[Dataset items]
## begin

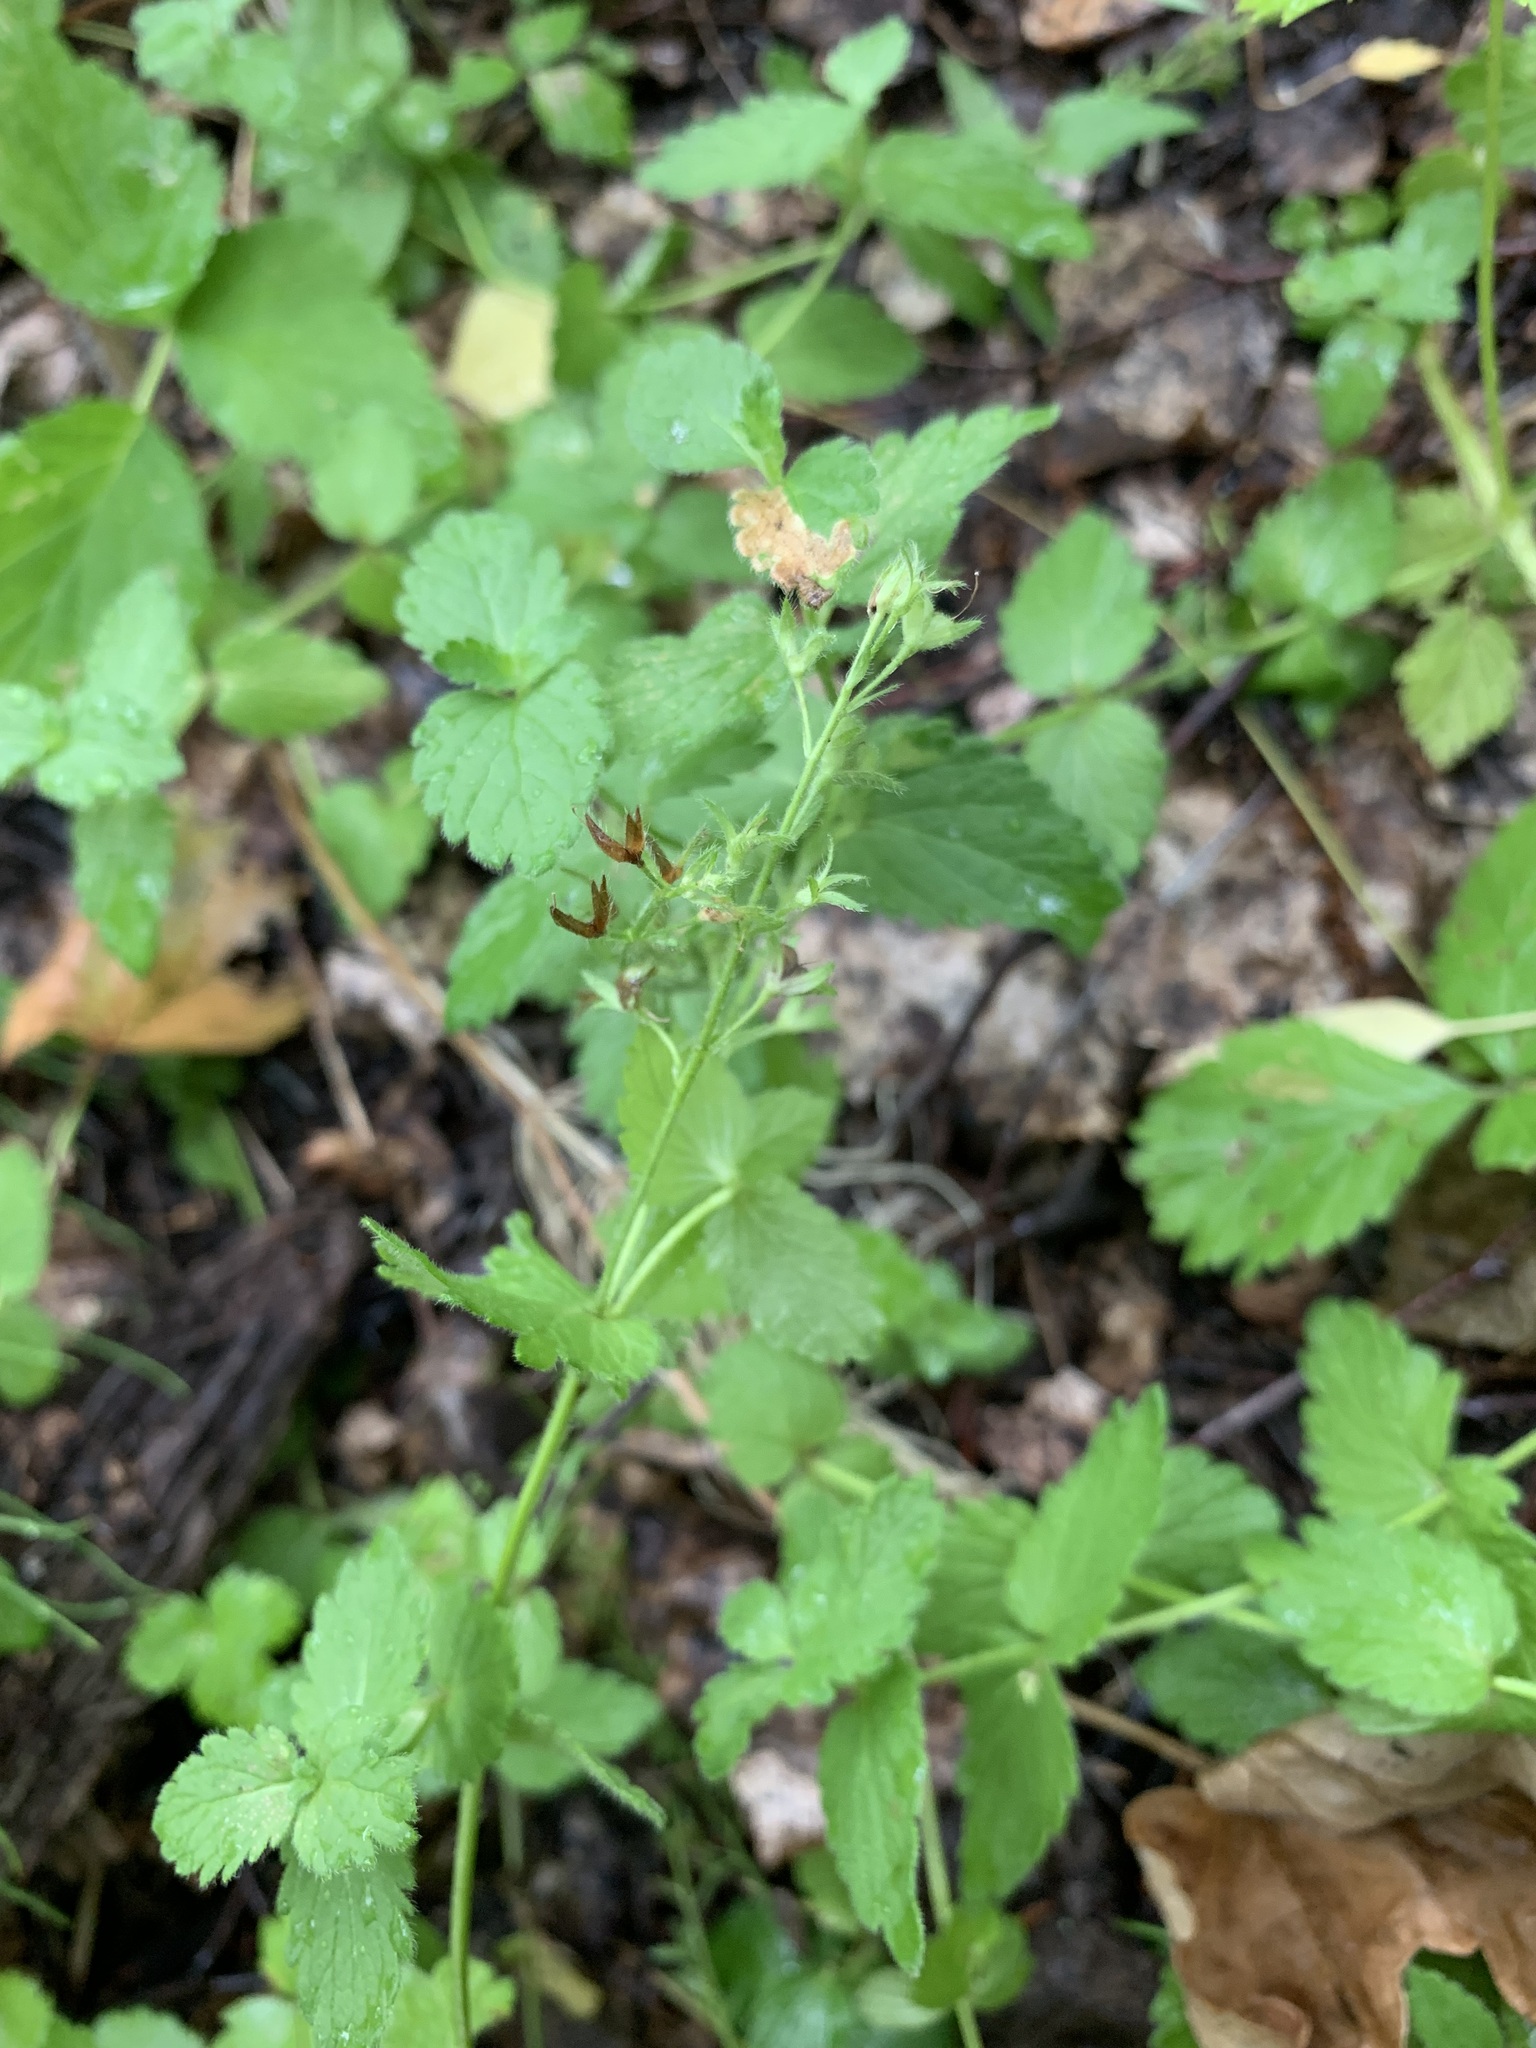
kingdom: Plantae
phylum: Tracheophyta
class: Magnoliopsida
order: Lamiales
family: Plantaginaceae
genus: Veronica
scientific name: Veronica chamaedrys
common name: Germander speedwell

## end
## begin

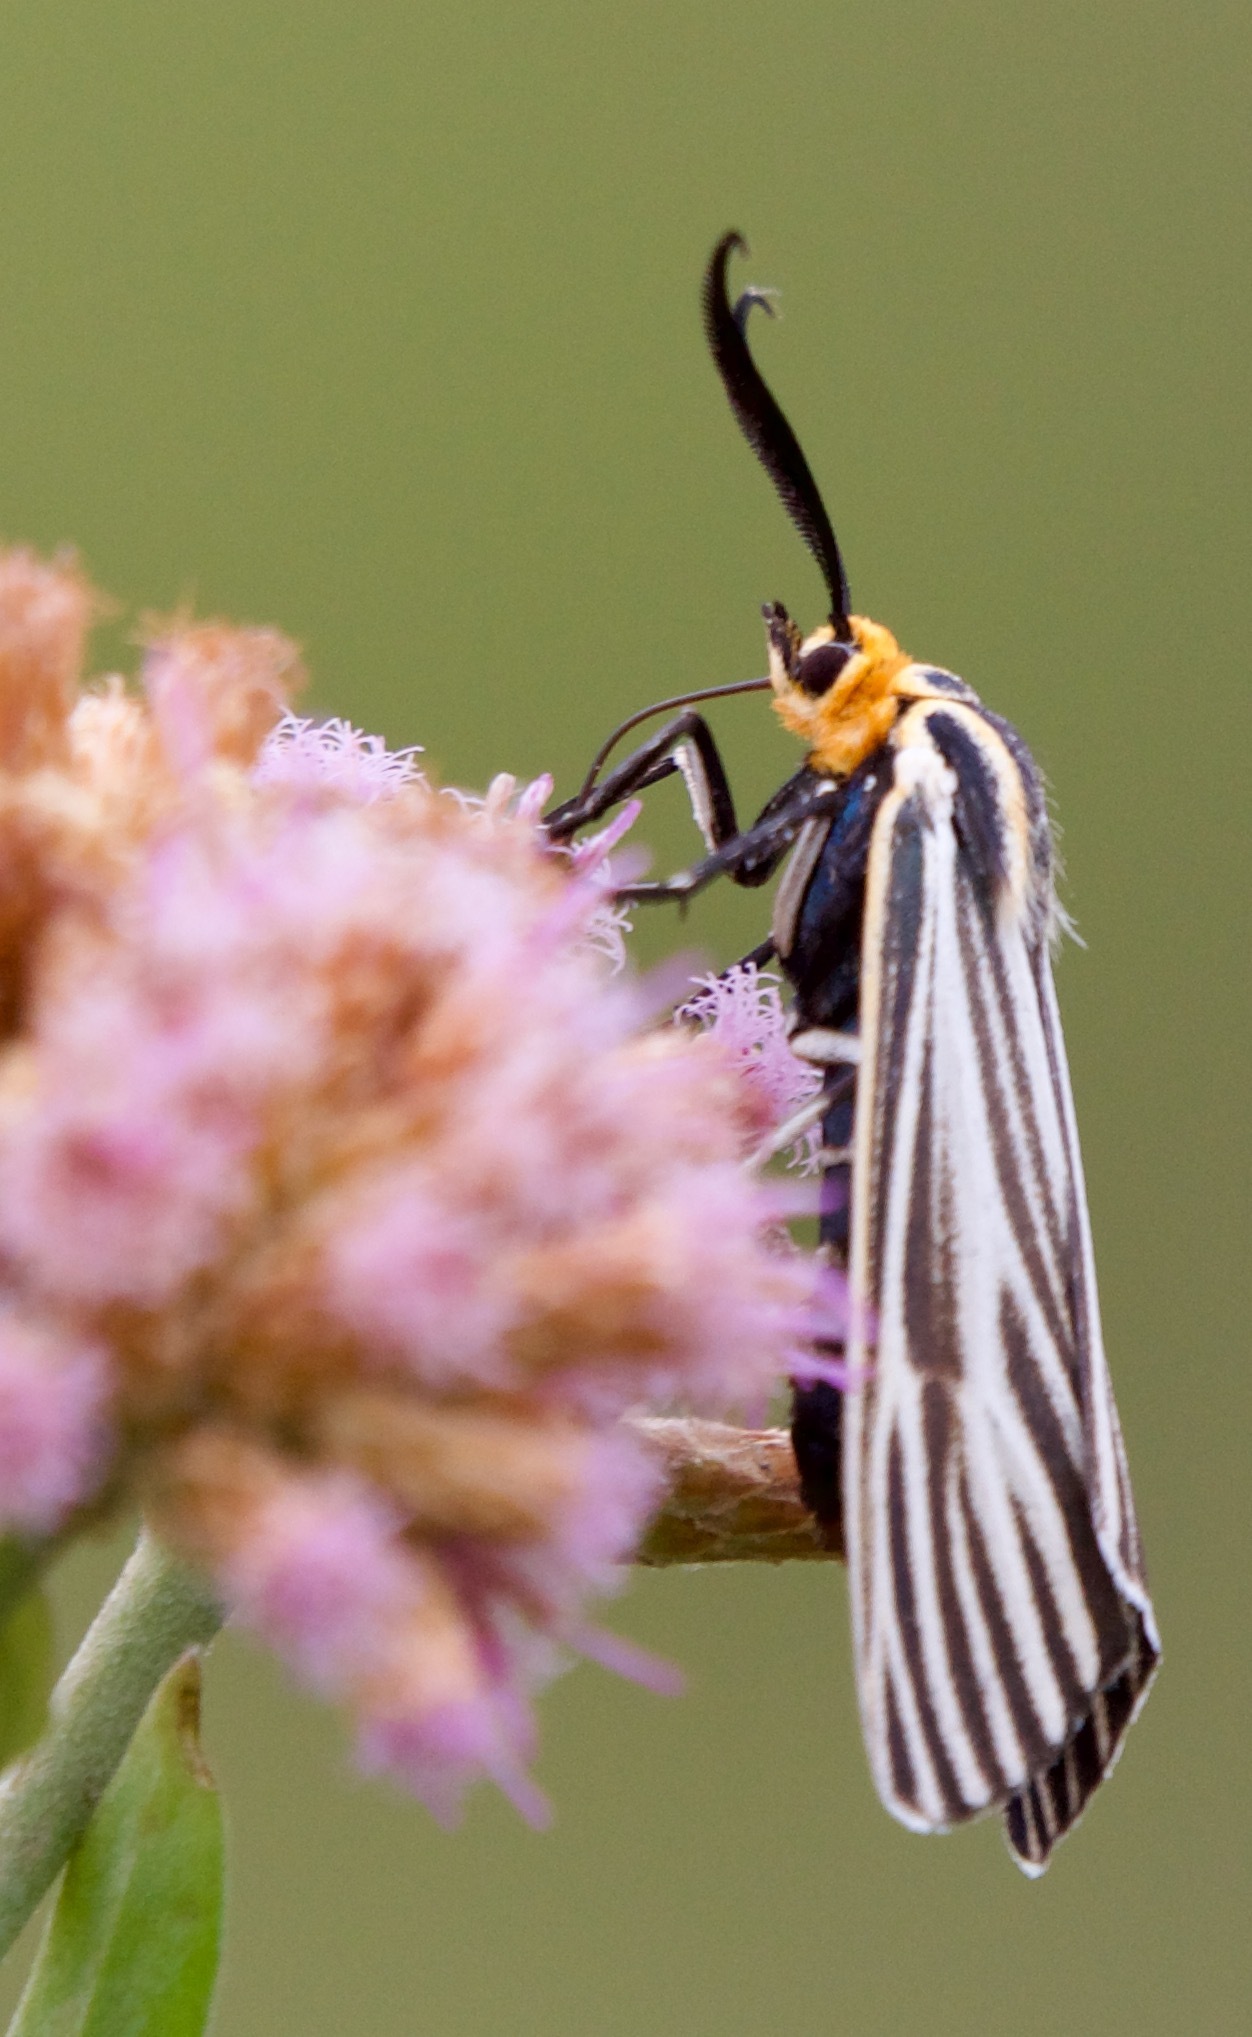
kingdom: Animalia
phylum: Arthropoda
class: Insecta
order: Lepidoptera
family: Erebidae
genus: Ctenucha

## end

■ Task: Copy out word for word the lines of the records that begin at the line containing "kingdom: Plantae" and stop after the line containing "scientific name: Veronica chamaedrys", with both of those lines included.

■ Answer to the task:
kingdom: Plantae
phylum: Tracheophyta
class: Magnoliopsida
order: Lamiales
family: Plantaginaceae
genus: Veronica
scientific name: Veronica chamaedrys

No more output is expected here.